Wang Wei, Zhang ZiJie, Wang Jian
Department of Hepatobiliary and Pancreatic Surgery, Shanghai Jiao Tong University Affiliated Sixth People's Hospital, Shanghai, 200233, China.
Department of Biliary-Pancreatic Surgery, Renji Hospital, Shanghai Jiao Tong University School of Medicine, Shanghai, 200127, China.
BMC Gastroenterol. 2020 Oct 20;20(1):350. doi: 10.1186/s12876-020-01503-9.
Hepatolithiasis often leads to atrophy-hypertrophy complex due to bile duct obstruction, inflammation or infection in the affected liver segments and compensatory response in the normal segments. In severe bilateral diffuse cases, main liver can all be atrophic, leaving the caudate lobe to be extremely hypertrophic. Subtotal (segment II-VIII) hepatectomy can be an option in selected patients under such circumstances. Since rare cases have been reported, our study aims to highlight the preoperative evaluation and key points of this procedure.

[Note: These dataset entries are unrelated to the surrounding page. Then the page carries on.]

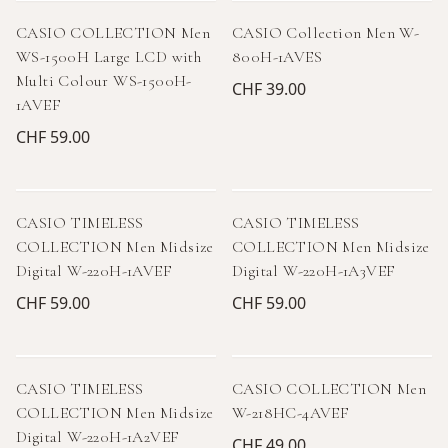
CASIO COLLECTION Men
CASIO Collection Men W-
WS-1500H Large LCD with
800H-1AVES
Multi Colour WS-1500H-
CHF 39.00
1AVEF
CHF 59.00
CASIO TIMELESS
CASIO TIMELESS
COLLECTION Men Midsize
COLLECTION Men Midsize
Digital W-220H-1AVEF
Digital W-220H-1A3VEF
CHF 59.00
CHF 59.00
CASIO TIMELESS
CASIO COLLECTION Men
COLLECTION Men Midsize
W-218HC-4AVEF
Digital W-220H-1A2VEF
CHF 49.00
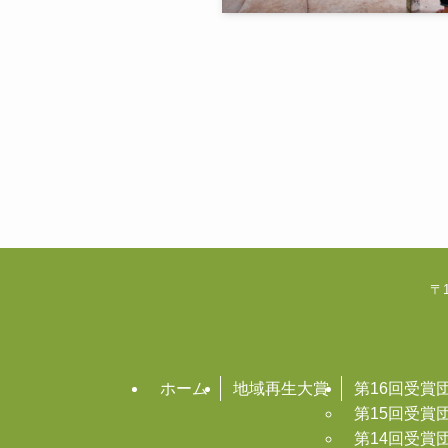
〒1
ホーム
地域再生大賞
第16回受賞
第15回受賞
第14回受賞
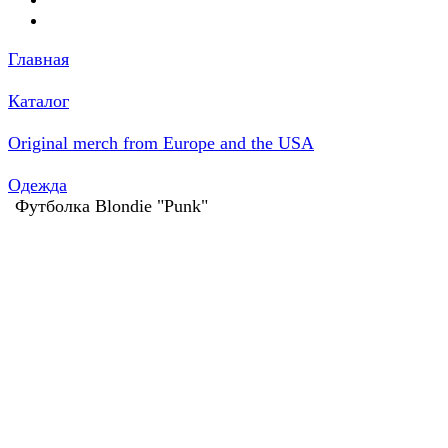
Главная
Каталог
Original merch from Europe and the USA
Одежда
Футболка Blondie "Punk"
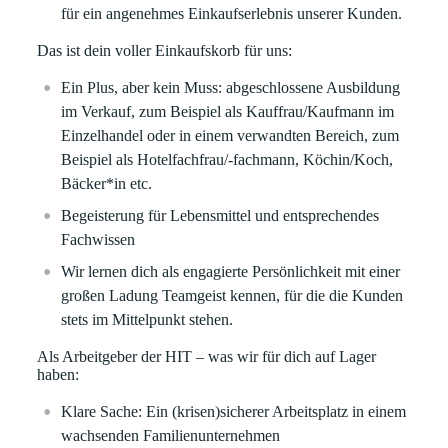
für ein angenehmes Einkaufserlebnis unserer Kunden.
Das ist dein voller Einkaufskorb für uns:
Ein Plus, aber kein Muss: abgeschlossene Ausbildung
im Verkauf, zum Beispiel als Kauffrau/Kaufmann im
Einzelhandel oder in einem verwandten Bereich, zum
Beispiel als Hotelfachfrau/-fachmann, Köchin/Koch,
Bäcker*in etc.
Begeisterung für Lebensmittel und entsprechendes
Fachwissen
Wir lernen dich als engagierte Persönlichkeit mit einer
großen Ladung Teamgeist kennen, für die die Kunden
stets im Mittelpunkt stehen.
Als Arbeitgeber der HIT – was wir für dich auf Lager
haben:
Klare
Sache:
Ein (krisen)sicherer Arbeitsplatz in einem
wachsenden Familienunternehmen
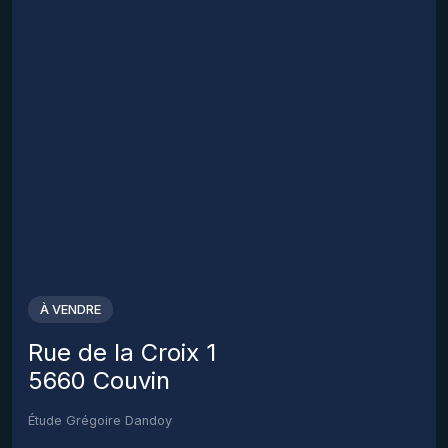
À VENDRE
Rue de la Croix 1
5660 Couvin
Étude Grégoire Dandoy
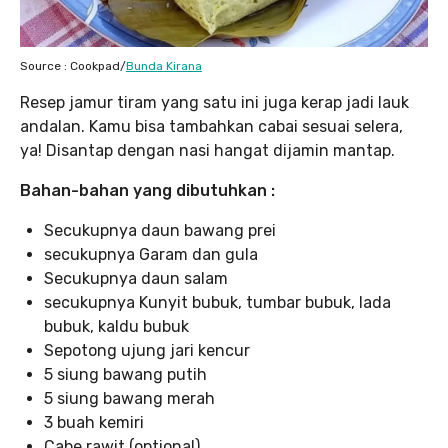
Source : Cookpad/
Bunda Kirana
Resep jamur tiram yang satu ini juga kerap jadi lauk
andalan. Kamu bisa tambahkan cabai sesuai selera,
ya! Disantap dengan nasi hangat dijamin mantap.
Bahan-bahan yang dibutuhkan :
Secukupnya daun bawang prei
secukupnya Garam dan gula
Secukupnya daun salam
secukupnya Kunyit bubuk, tumbar bubuk, lada
bubuk, kaldu bubuk
Sepotong ujung jari kencur
5 siung bawang putih
5 siung bawang merah
3 buah kemiri
Cabe rawit (optional)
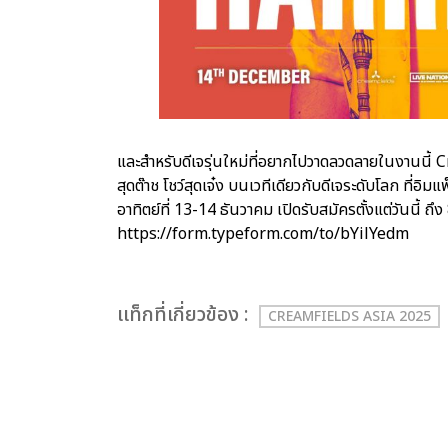
และสำหรับดีเจรุ่นใหม่ที่อยากไปวาดลวดลายในงานนี้ 
สุดต๊าช โชว์สุดเจ๋ง บนเวทีเดียวกับดีเจระดับโลก ที่อิ
อาทิตย์ที่ 13-14 ธันวาคม เปิดรับสมัครตั้งแต่วันนี้ ถึง
https://form.typeform.com/to/bYilYedm
เเท็กที่เกี่ยวข้อง :
CREAMFIELDS ASIA 2025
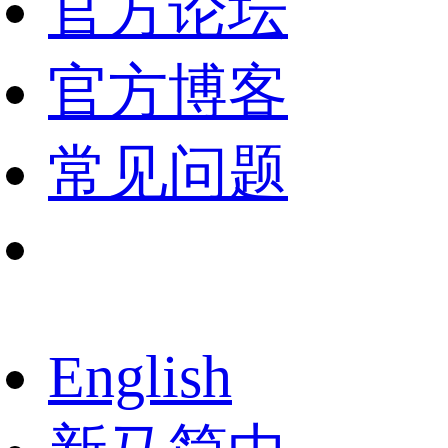
官方论坛
官方博客
常见问题
English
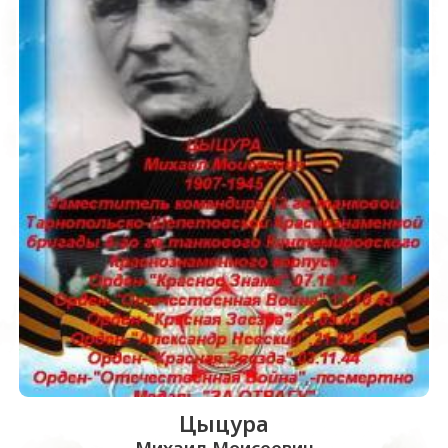
Цыцура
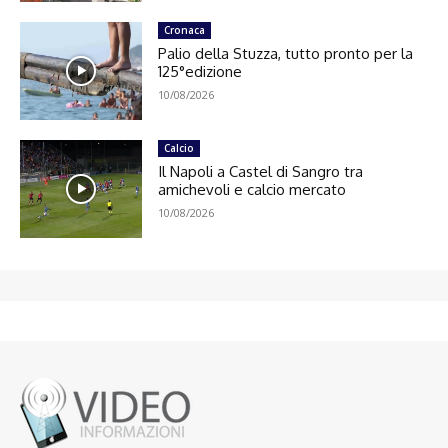
Cronaca
Palio della Stuzza, tutto pronto per la
125°edizione
10/08/2026
Calcio
Il Napoli a Castel di Sangro tra
amichevoli e calcio mercato
10/08/2026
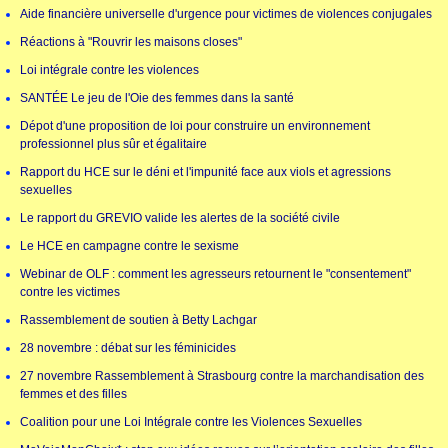
Aide financière universelle d'urgence pour victimes de violences conjugales
Réactions à "Rouvrir les maisons closes"
Loi intégrale contre les violences
SANTÉE Le jeu de l'Oie des femmes dans la santé
Dépot d'une proposition de loi pour construire un environnement
professionnel plus sûr et égalitaire
Rapport du HCE sur le déni et l'impunité face aux viols et agressions
sexuelles
Le rapport du GREVIO valide les alertes de la société civile
Le HCE en campagne contre le sexisme
Webinar de OLF : comment les agresseurs retournent le "consentement"
contre les victimes
Rassemblement de soutien à Betty Lachgar
28 novembre : débat sur les féminicides
27 novembre Rassemblement à Strasbourg contre la marchandisation des
femmes et des filles
Coalition pour une Loi Intégrale contre les Violences Sexuelles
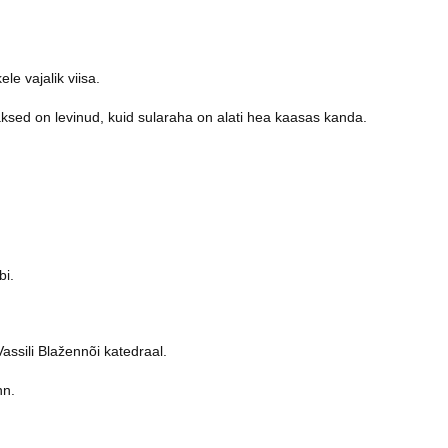
le vajalik viisa.
ksed on levinud, kuid sularaha on alati hea kaasas kanda.
bi.
ssili Blažennõi katedraal.
nn.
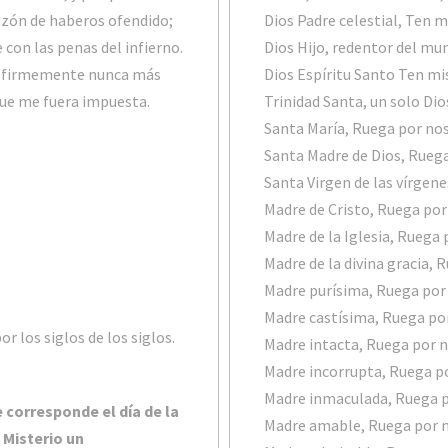
azón de haberos ofendido;
Dios Padre celestial, Ten m
on las penas del infierno.
Dios Hijo, redentor del mu
go firmemente nunca más
Dios Espíritu Santo Ten mi
que me fuera impuesta.
Trinidad Santa, un solo Dio
Santa María, Ruega por no
Santa Madre de Dios, Rueg
Santa Virgen de las vírgen
Madre de Cristo, Ruega po
Madre de la Iglesia, Ruega
Madre de la divina gracia,
Madre purísima, Ruega por
Madre castísima, Ruega po
r los siglos de los siglos.
Madre intacta, Ruega por 
Madre incorrupta, Ruega p
Madre inmaculada, Ruega 
 corresponde el día de la
Madre amable, Ruega por 
 Misterio un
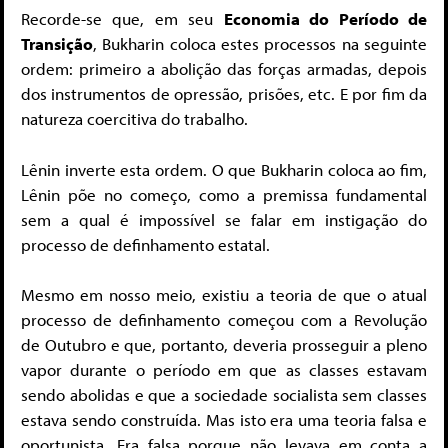
Recorde-se que, em seu
Economia do Período de
Transição
, Bukharin coloca estes processos na seguinte
ordem: primeiro a abolição das forças armadas, depois
dos instrumentos de opressão, prisões, etc. E por fim da
natureza coercitiva do trabalho.
Lênin inverte esta ordem. O que Bukharin coloca ao fim,
Lênin põe no começo, como a premissa fundamental
sem a qual é impossível se falar em instigação do
processo de definhamento estatal.
Mesmo em nosso meio, existiu a teoria de que o atual
processo de definhamento começou com a Revolução
de Outubro e que, portanto, deveria prosseguir a pleno
vapor durante o período em que as classes estavam
sendo abolidas e que a sociedade socialista sem classes
estava sendo construída. Mas isto era uma teoria falsa e
oportunista. Era falsa porque não levava em conta a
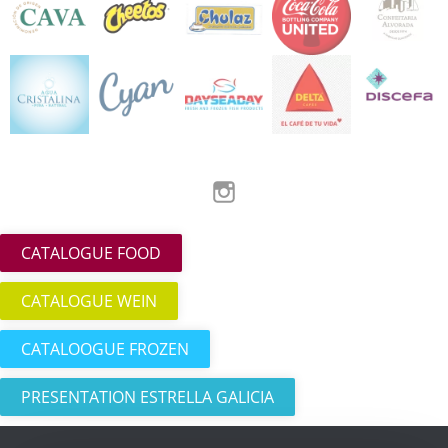
Instagram
CATALOGUE FOOD
CATALOGUE WEIN
CATALOOGUE FROZEN
PRESENTATION ESTRELLA GALICIA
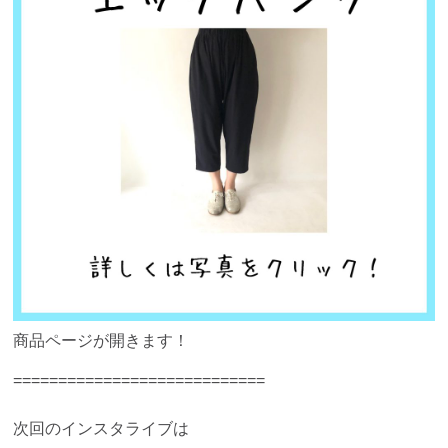
商品ページが開きます！
============================
次回のインスタライブは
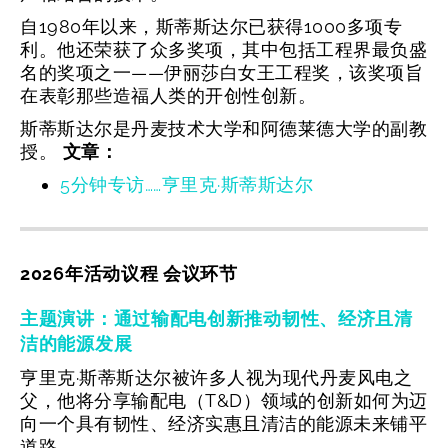
自1980年以来，斯蒂斯达尔已获得1000多项专
利。他还荣获了众多奖项，其中包括工程界最负盛
名的奖项之一——伊丽莎白女王工程奖，该奖项旨
在表彰那些造福人类的开创性创新。
斯蒂斯达尔是丹麦技术大学和阿德莱德大学的副教
授。
文章：
5分钟专访……亨里克·斯蒂斯达尔
2026年活动议程 会议环节
主题演讲：通过输配电创新推动韧性、经济且清
洁的能源发展
亨里克·斯蒂斯达尔被许多人视为现代丹麦风电之
父，他将分享输配电（T&D）领域的创新如何为迈
向一个具有韧性、经济实惠且清洁的能源未来铺平
道路。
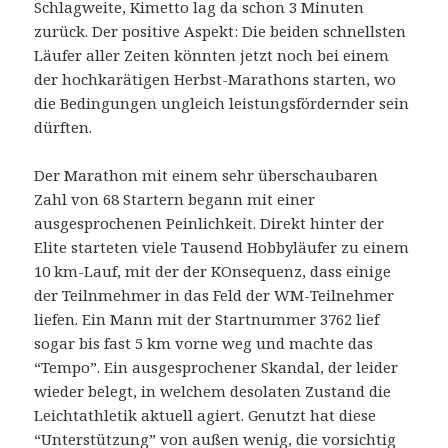
Schlagweite, Kimetto lag da schon 3 Minuten
zurück. Der positive Aspekt: Die beiden schnellsten
Läufer aller Zeiten könnten jetzt noch bei einem
der hochkarätigen Herbst-Marathons starten, wo
die Bedingungen ungleich leistungsfördernder sein
dürften.
Der Marathon mit einem sehr überschaubaren
Zahl von 68 Startern begann mit einer
ausgesprochenen Peinlichkeit. Direkt hinter der
Elite starteten viele Tausend Hobbyläufer zu einem
10 km-Lauf, mit der der KOnsequenz, dass einige
der Teilnmehmer in das Feld der WM-Teilnehmer
liefen. Ein Mann mit der Startnummer 3762 lief
sogar bis fast 5 km vorne weg und machte das
“Tempo”. Ein ausgesprochener Skandal, der leider
wieder belegt, in welchem desolaten Zustand die
Leichtathletik aktuell agiert. Genutzt hat diese
“Unterstützung” von außen wenig, die vorsichtig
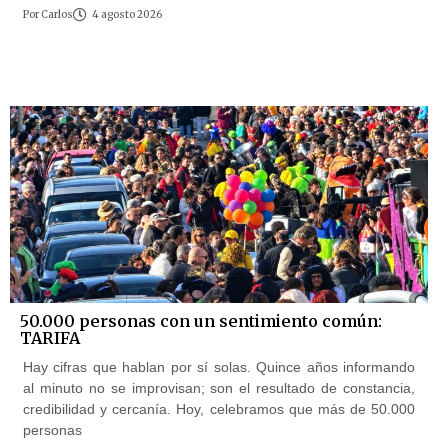
Por
Carlos
4 agosto 2026
50.000 personas con un sentimiento común:
TARIFA
Hay cifras que hablan por sí solas. Quince años informando
al minuto no se improvisan; son el resultado de constancia,
credibilidad y cercanía. Hoy, celebramos que más de 50.000
personas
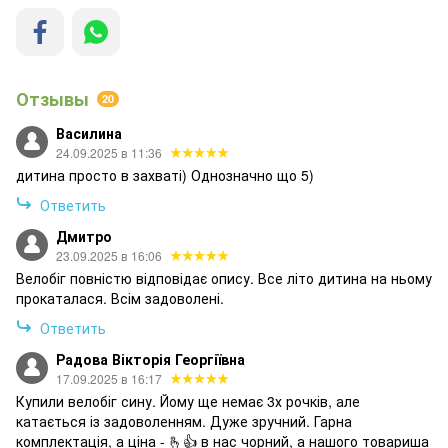
Отзывы
20
Василина
24.09.2025 в 11:36
дитина просто в захваті) Однозначно що 5)
Ответить
Дмитро
23.09.2025 в 16:06
Велобіг повністю відповідає опису. Все літо дитина на ньому
прокаталася. Всім задоволені.
Ответить
Радова Вікторія Георгіївна
17.09.2025 в 16:17
Купили велобіг сину. Йому ще немає 3х рочків, але
катається із задоволенням. Дуже зручний. Гарна
комплектація, а ціна - 🫰👍 в нас чорний, а нашого товариша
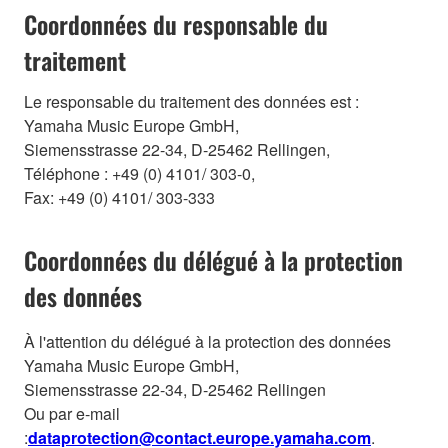
Coordonnées du responsable du
traitement
Le responsable du traitement des données est :
Yamaha Music Europe GmbH,
Siemensstrasse 22-34, D-25462 Rellingen,
Téléphone : +49 (0) 4101/ 303-0,
Fax: +49 (0) 4101/ 303-333
Coordonnées du délégué à la protection
des données
À l'attention du délégué à la protection des données
Yamaha Music Europe GmbH,
Siemensstrasse 22-34, D-25462 Rellingen
Ou par e-mail
:
dataprotection@contact.europe.yamaha.com
.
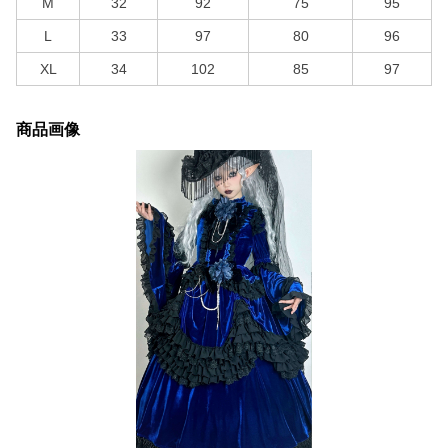
M
32
92
75
95
L
33
97
80
96
XL
34
102
85
97
商品画像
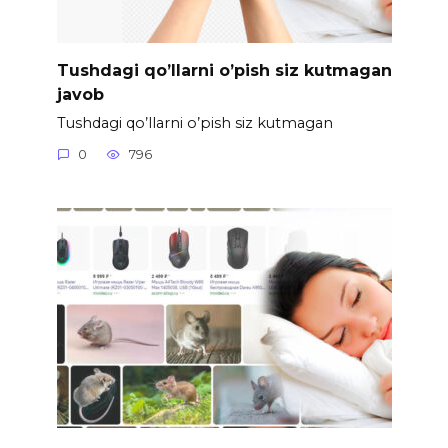
Tushdagi qo’llarni o’pish siz kutmagan
javob
Tushdagi qo’llarni o’pish siz kutmagan
0
796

Two patients with primary and secondary bilateral diffuse hepatolithiasis, respectively, were enrolled in this case series. The atrophy of the left and right liver with an exceeding hypertrophy of the caudate lobe were observed. Since the liver anatomy had completely been changed, contrast computed tomography, magnetic resonance imaging combined with 3D liver reconstruction were employed for comprehensive evaluation and pre-operational planning. The patients underwent standard subtotal (segment II-VIII) hepatectomy. During operation, the hepatoduodenal ligament around porta hepatis was dissected firstly to expose the hepatic artery, portal vein, bile duct and their branches successively. And then the vessels and bile duct to caudate lobe were preserved safely through cutting off the left and right hepatic artery, portal vein and bile duct at a safe point distal to the origin of the branches to caudate lobe. Operation time was 300 min and 360 min, respectively. Blood loss was 200 ml and 300 ml. No evidence of liver dysfunction, hepatolithiasis relapse or cholangitis was observed during the follow-up of 12 and 26 months.
Subtotal (segment II-VIII) hepatectomy may be one of several treatments possible in selected patients with compensatory caudate lobe hypertrophy caused by bilateral diffuse hepatolithiasis.
肝内胆管结石常因患侧肝段胆管梗阻、炎症或感染以及正常肝段的代偿反应而导致萎缩-肥大复合征。在严重的双侧弥漫性病例中,肝脏主体可全部萎缩,仅尾状叶极度肥大。在这种情况下,对于部分患者,次全(Ⅱ-Ⅷ段)肝切除术可作为一种选择。由于此类病例报道较少,我们的研究旨在强调该手术的术前评估及要点。
本病例系列纳入了两名分别患有原发性和继发性双侧弥漫性肝内胆管结石的患者。观察到左右肝叶萎缩,尾状叶极度肥大。由于肝脏解剖结构已完全改变,采用对比增强计算机断层扫描、磁共振成像结合三维肝脏重建进行综合评估及术前规划。患者接受了标准的次全(Ⅱ-Ⅷ段)肝切除术。手术过程中,首先解剖肝门周围的肝十二指肠韧带,依次暴露肝动脉、门静脉、胆管及其分支。然后在尾状叶分支起始部远端的安全点切断左右肝动脉、门静脉和胆管,从而安全保留至尾状叶的血管和胆管。手术时间分别为300分钟和360分钟。出血量分别为200毫升和300毫升。在12个月和26个月的随访期间,未观察到肝功能障碍、肝内胆管结石复发或胆管炎的迹象。
对于因双侧弥漫性肝内胆管结石导致尾状叶代偿性肥大的部分患者,次全(Ⅱ-Ⅷ段)肝切除术可能是可行的治疗方法之一。